带有 Splunk 的正则表达式 [英] A regex with Splunk

查看:76
本文介绍了带有 Splunk 的正则表达式的处理方法,对大家解决问题具有一定的参考价值,需要的朋友们下面随着小编来一起学习吧!

问题描述

我的正则表达式有问题.

Got some troubles with my regex.

我有一些这样的台词:

SomeText#"C:\\","Shadow Copy Components:\\","E:\\",""
SomeText#"D:\\"
SomeText#"E:\\","Shadow Copy Components:\\"
SomeText#"SET SNAP_ID=serv.a.x.com_1380312019","BACKUP H:\\ USING \\\\?\\GLOBALROOT\\Device\\HarddiskVolumeShadowCopy47\\ OPTIONS:ALT_PATH_PREFIX=c:\\VERITAS\\NetBackup\\temp\\_vrts_frzn_img_3200\"
SomeText#"SET SNAP_ID=serv.a.x.com_1380312019","BACKUP Y:\\Libs USING \\\\?\\GLOBALROOT\\Device\\HarddiskVolumeShadowCopy47\\ OPTIONS:ALT_PATH_PREFIX=c:\\VERITAS\\NetBackup\\temp\\_vrts_frzn_img_3200\"
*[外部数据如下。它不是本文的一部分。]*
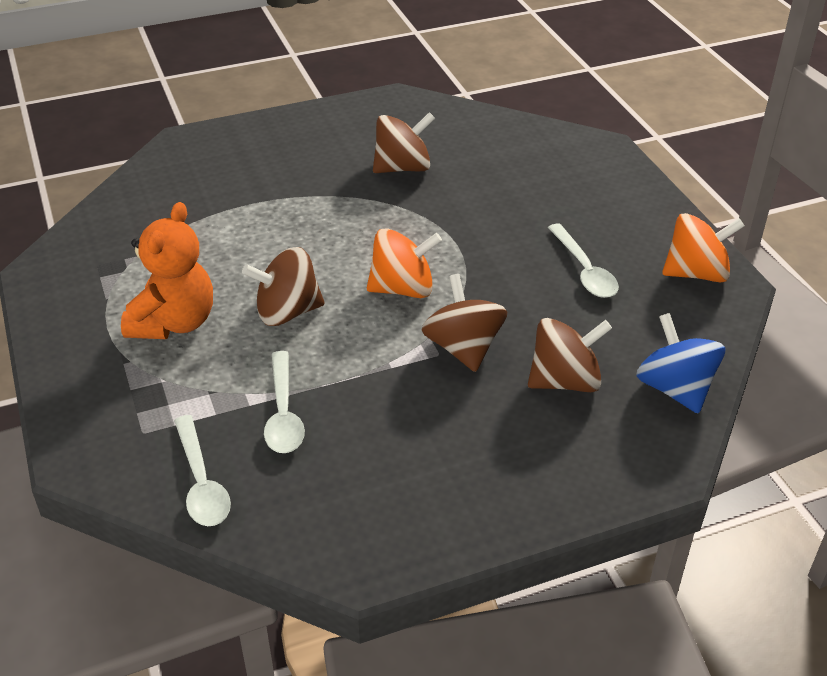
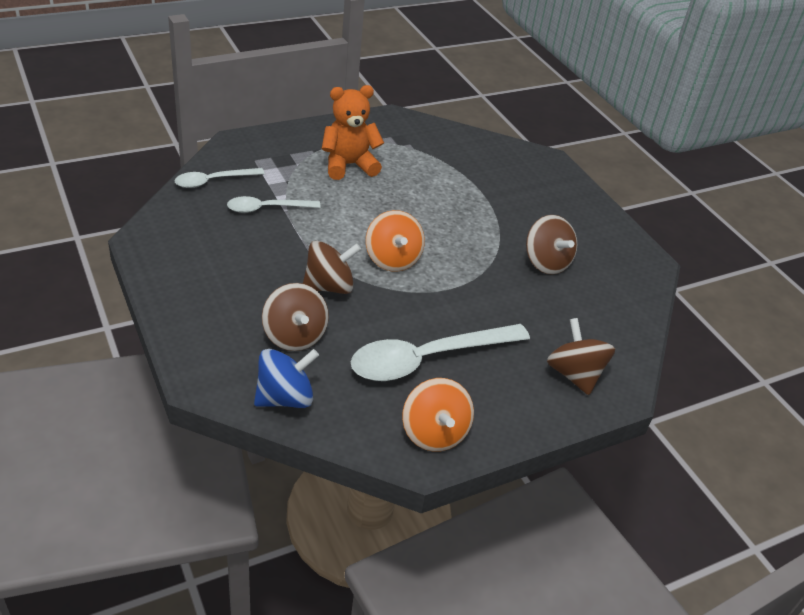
camera: 80 degrees right, 0 degrees up
(174, 322) = (349, 165): orange teddy bear -> orange teddy bear turned 150 degrees clockwise
(287, 312) = (362, 208): brown spinning top -> brown spinning top (574, 374)
(584, 270) = (428, 359): white spoon -> white spoon, size x1.79

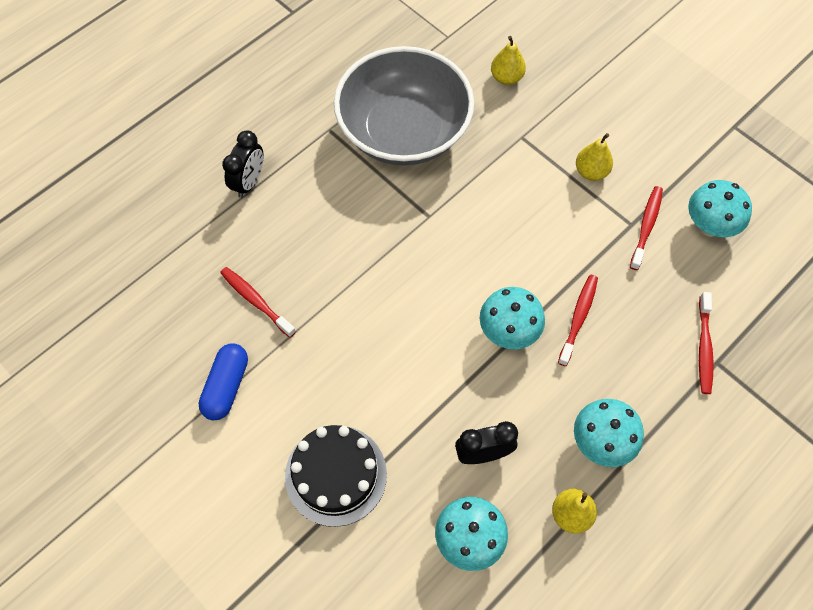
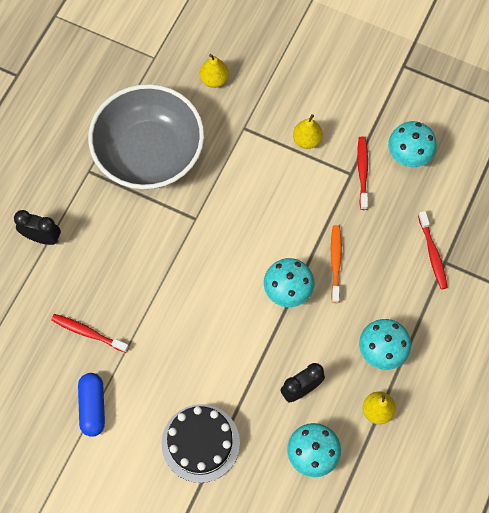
camera: 20 degrees left, 5 degrees up
(249, 182) = (42, 237): black clock -> black clock turned 75 degrees counterclockwise
(578, 318) = (335, 262): red toothbrush -> orange toothbrush

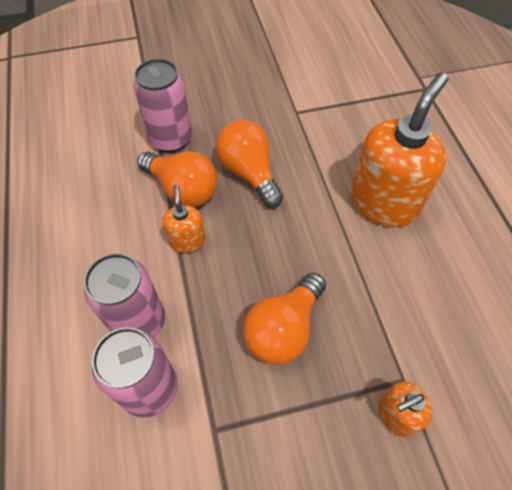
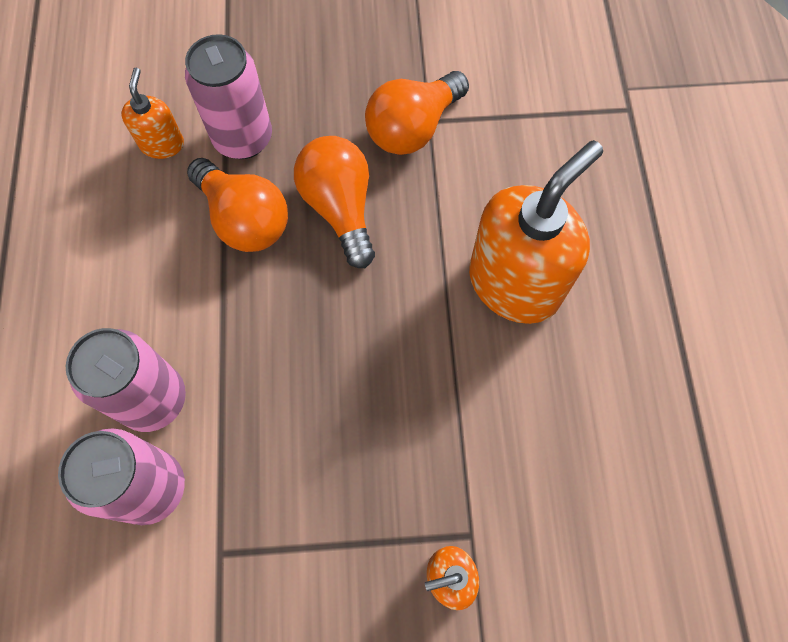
camera: 10 degrees right, 10 degrees up
(187, 241) = (235, 296): orange soap dispenser -> orange soap dispenser (162, 144)
(284, 329) = (334, 440): orange light bulb -> orange light bulb (413, 128)

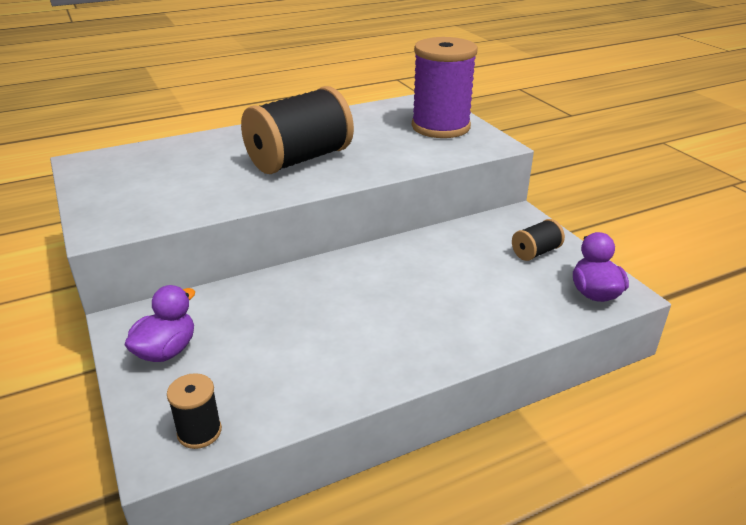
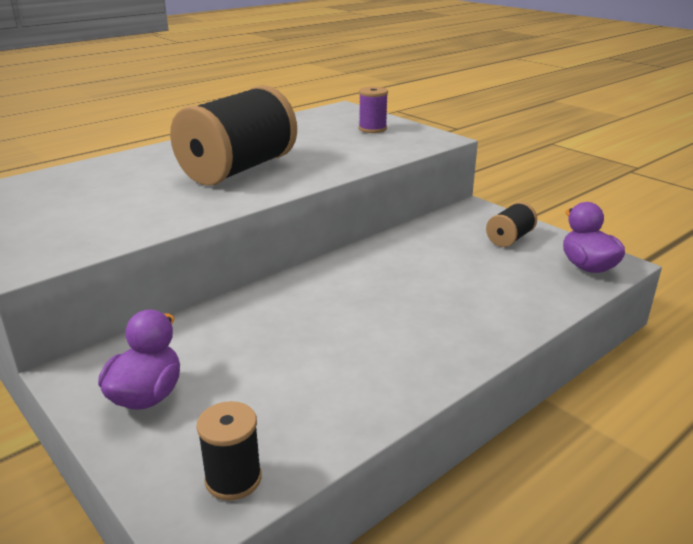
camera: 15 degrees left, 5 degrees down
(440, 127) = (372, 129): purple spool -> purple spool, size x0.45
我想要的是获得一个名为 jobFileList 的组,其中包含每一行:

What i would like is to get a group named jobFileList containing for each line:

"C:\\","Shadow Copy Components:\\","E:\\",""
"D:\\"
"E:\\","Shadow Copy Components:\\"
H:\\
Y:\\Libs

你可以看到我只想要文件列表,但有时它只是 # 标记后的全文,有时我需要删除很多 **.事实是我不能在这种情况下使用脚本,所以我只需要一个正则表达式就可以做到这一点,不能在正则表达式之后做其他事情.

You can see i only want the file list, but some times its only the full text after the # mark and sometimes there is a lot of ** that i need to remove. Fact is i cant use a script for this case so i need to do this with only ONE regexp, can't just do a streplace of other stuff after the regex.

我所做的是:

SomeText(#.*BACKUP (?P<jobFileList>.*?) .*)?(#(?P<jobFileList>.*))?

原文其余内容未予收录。